READING PASSAGE
There are two competing approaches to moral theory. Consequentialism posits that actions and policies should be judged by their consequences: an action (or policy) is good if its predictable consequences are good. Deontologist perspectives, on the other hand, claim that actions should be judged according to their own worth, irrespective of consequences.
Note that the differences between these approaches lies not in the specific policies advocated but in their modes of arguing. Consider the death penalty. Consequentialists are generally against killing people because it’s not a good idea, but will support the death penalty if it can be shown that it is a cost-effective way of reducing crime. The deontologist opposition against the death penalty is absolute, but a deontologist may also support the death penalty because criminals deserve it, even if that’s not an efficient way to reduce crime.
I used to believe that specific individuals are either consequentialists or deontologists, i.e. some people are very sensitive to consequentialist reasoning while others were immune to it, and vice versa. At the very least, I expected individuals to combine both approaches in a consistent way (for example, by being consequentialists only two-thirds of the time). But now I think this is putting the cart before the horses: what happens in practice is that an individual first decides which policy she wants to defend, and then employs the mode of argument that is more favorable to the policy in question.
Throughout the 1960s and 1970s, right-wing military dictatorships were pretty common in Latin America. These governments often committed heinous crimes. When, years or even decades after the fact, the issue of punishing those responsible came to the fore, right-wingers opposed the move from a consequentialist perspective –social peace is worth preserving, isn’t it?–, while left-wingers took the deontologist stance –surely those who committed crimes against humanity should be harshly punished. But when the discussion turned about pardoning left-wing guerrillas, as in the 2016 peace referendum in Colombia, the tables turned: now the right found intolerable that criminals would be pardoned for the sake of social peace. (It is worth noting that in Argentina, where several former military commanders, including some with atrocious human rights records, contested and won elections after the return to democracy, the right never raised deontologist objections against them.)

DATASET ENTRIES

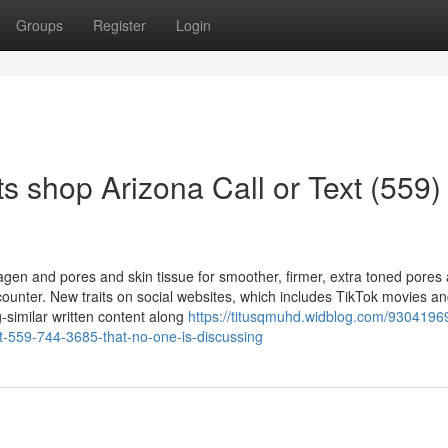
Groups
Register
Login
 shop Arizona Call or Text (559)
agen and pores and skin tissue for smoother, firmer, extra toned pores
counter. New traits on social websites, which includes TikTok movies a
-similar written content along
https://titusqmuhd.widblog.com/93041969
ext-559-744-3685-that-no-one-is-discussing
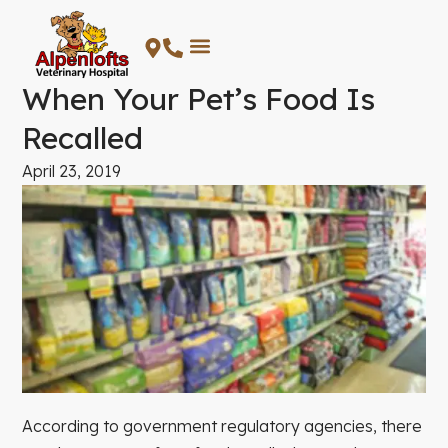
Skip
to
content
When Your Pet’s Food Is
Recalled
April 23, 2019
According to government regulatory agencies, there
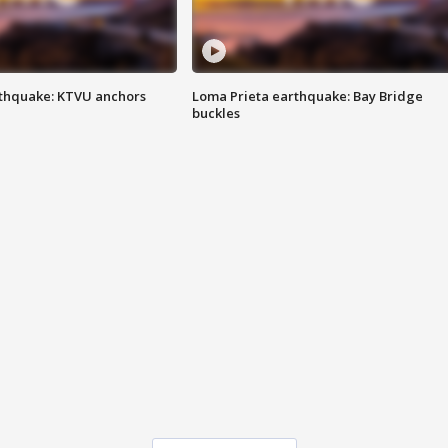
thquake: KTVU anchors
Loma Prieta earthquake: Bay Bridge
buckles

REQUIREMENT
Decide whether each statement agrees with the passage on moral theory, answering yes or no and quoting the words from the passage that settle it.
1. Consequentialists hold that actions and policies should be judged by their consequences.
2. The author still believes that individuals are either consequentialists or deontologists.
3. In Argentina, the right raised deontologist objections against former military commanders who won elections.
Work from the text alone, not the rows.

YOUR SOLUTION
1. Yes: "Consequentialism posits that actions and policies should be judged by their consequences"
2. No: "I used to believe that specific individuals are either consequentialists or deontologists" and "But now I think this is putting the cart before the horses"
3. No: "the right never raised deontologist objections against them"